An abdominal aortic aneurysm (AAA) is a vascular pathology associated
with permanent and localized dilatation of the abdominal aorta. Ruptures
of untreated AAAs are common and catastrophic events which may account
for high mortality rates, particularly in elder males. A refined
understanding of the biomechanical properties of the vascular tissues in
the AAA pathological progression may help to better explain intrinsic
rupture mechanisms due to tissue growth and remodeling.

This work
mainly focuses on experimental investigations of the biomechanical
properties of aneurysmal tissues. By performing biaxial extension and
peeling tests, we systematically explore biaxial mechanical responses
and quantitatively determine dissection properties of intraluminal
thrombi (ILT) and thrombus-covered walls, and further develop a more
appropriate 3D material model to characterize the biaxial mechanical
behaviors of both tissue types.
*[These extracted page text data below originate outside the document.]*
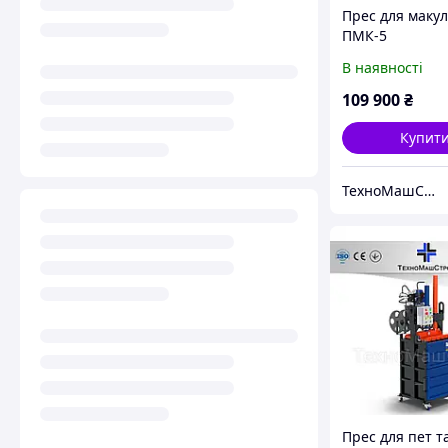
Прес для маку
ПМК-5
В наявності
109 900
₴
Купит
ТехноМашСтрой
Прес для пет т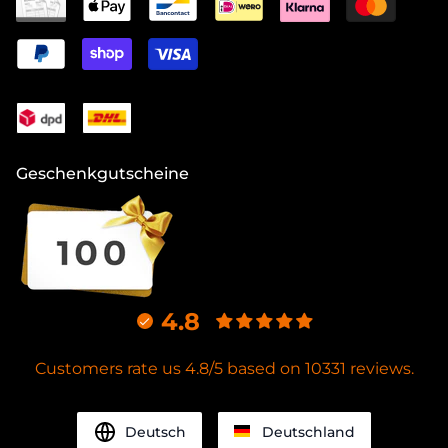
Geschenkgutscheine
4.8
Customers rate us 4.8/5 based on 10331 reviews.
Deutsch
Deutschland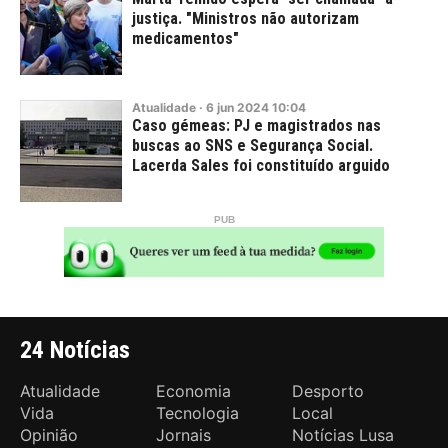
justiça. "Ministros não autorizam
medicamentos"
Atualidade
·
6
jun
2024
10:04
Caso gémeas: PJ e magistrados nas
buscas ao SNS e Segurança Social.
Lacerda Sales foi constituído arguido
24 Notícias
Atualidade
Economia
Desporto
Vida
Tecnologia
Local
Opinião
Jornais
Notícias Lusa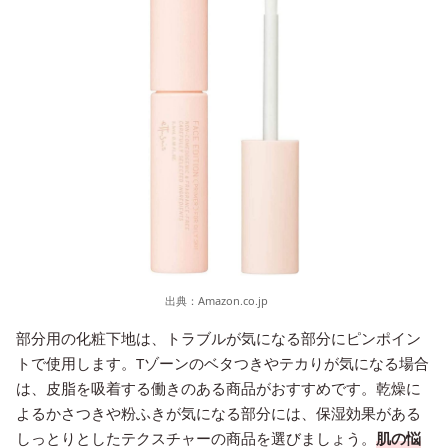
出典：
Amazon.co.jp
部分用の化粧下地は、トラブルが気になる部分にピンポイン
トで使用します。Tゾーンのベタつきやテカりが気になる場合
は、皮脂を吸着する働きのある商品がおすすめです。乾燥に
よるかさつきや粉ふきが気になる部分には、保湿効果がある
しっとりとしたテクスチャーの商品を選びましょう。
肌の悩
Another key contribution of this work is
to determine the relative thrombus age within the AAA. As a novel
factor, the relative thrombus age is critically important to show the
initiation and progression of the ILT and its potential effects on AAA
wall mechanics. Regarding mass fraction analysis, particular attention
is given the quantification of dry weight percentages of elastin and
collagen within the layer-specific aneurysmal aortic structure.
Moreover, gender differences in the AAA lesion are also discussed.